(Document images with their source code)
════

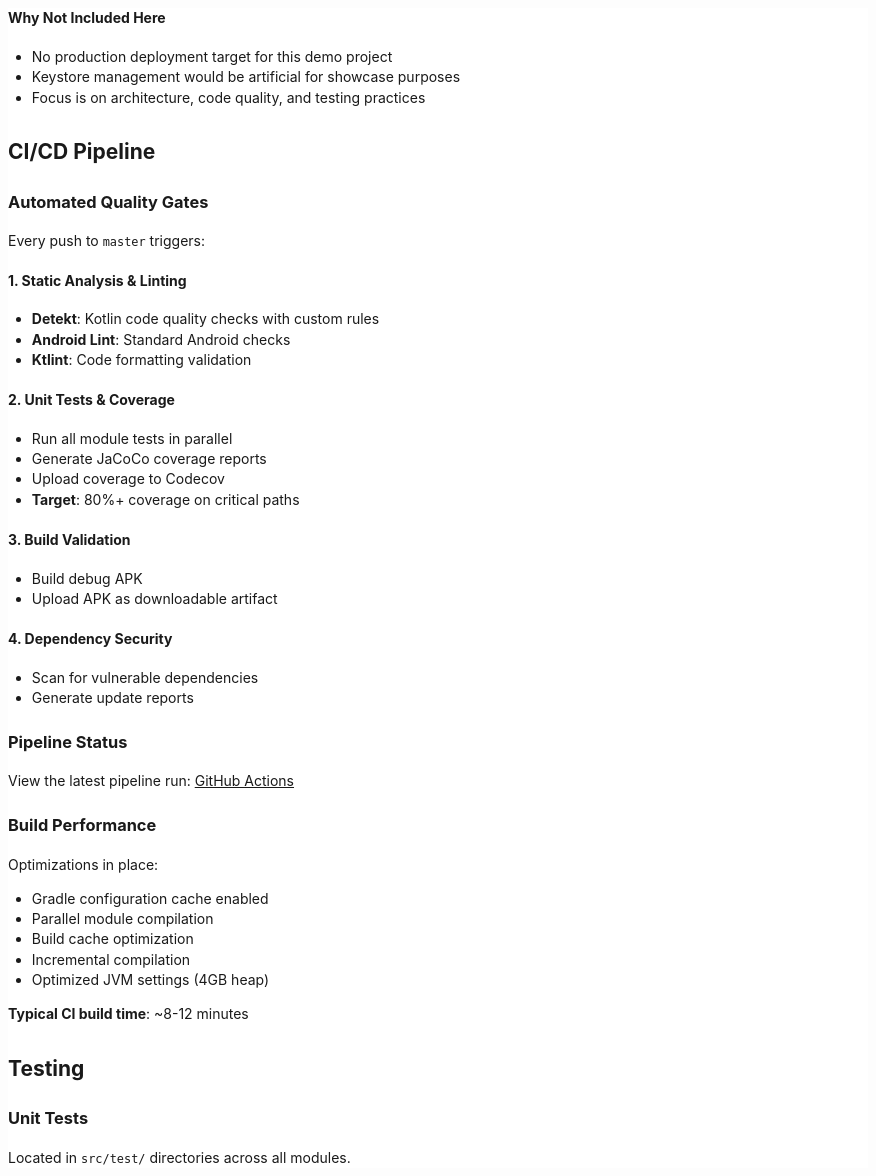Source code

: #### Why Not Included Here
- No production deployment target for this demo project
- Keystore management would be artificial for showcase purposes
- Focus is on architecture, code quality, and testing practices


## CI/CD Pipeline

### Automated Quality Gates

Every push to `master` triggers:

#### 1. Static Analysis & Linting
- **Detekt**: Kotlin code quality checks with custom rules
- **Android Lint**: Standard Android checks
- **Ktlint**: Code formatting validation

#### 2. Unit Tests & Coverage
- Run all module tests in parallel
- Generate JaCoCo coverage reports
- Upload coverage to Codecov
- **Target**: 80%+ coverage on critical paths

#### 3. Build Validation
- Build debug APK
- Upload APK as downloadable artifact

#### 4. Dependency Security
- Scan for vulnerable dependencies
- Generate update reports

### Pipeline Status

View the latest pipeline run: [GitHub Actions](https://github.com/tneagu/RealEstateApp/actions)

### Build Performance

Optimizations in place:
- Gradle configuration cache enabled
- Parallel module compilation
- Build cache optimization
- Incremental compilation
- Optimized JVM settings (4GB heap)

**Typical CI build time**: ~8-12 minutes

## Testing

### Unit Tests

Located in `src/test/` directories across all modules.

════

Can you rewrite the source text of these entries with every "Upload" renamed to "Publish" and everything else left unchanged, omitting the pictures?

Source code

: #### Why Not Included Here
- No production deployment target for this demo project
- Keystore management would be artificial for showcase purposes
- Focus is on architecture, code quality, and testing practices


## CI/CD Pipeline

### Automated Quality Gates

Every push to `master` triggers:

#### 1. Static Analysis & Linting
- **Detekt**: Kotlin code quality checks with custom rules
- **Android Lint**: Standard Android checks
- **Ktlint**: Code formatting validation

#### 2. Unit Tests & Coverage
- Run all module tests in parallel
- Generate JaCoCo coverage reports
- Publish coverage to Codecov
- **Target**: 80%+ coverage on critical paths

#### 3. Build Validation
- Build debug APK
- Publish APK as downloadable artifact

#### 4. Dependency Security
- Scan for vulnerable dependencies
- Generate update reports

### Pipeline Status

View the latest pipeline run: [GitHub Actions](https://github.com/tneagu/RealEstateApp/actions)

### Build Performance

Optimizations in place:
- Gradle configuration cache enabled
- Parallel module compilation
- Build cache optimization
- Incremental compilation
- Optimized JVM settings (4GB heap)

**Typical CI build time**: ~8-12 minutes

## Testing

### Unit Tests

Located in `src/test/` directories across all modules.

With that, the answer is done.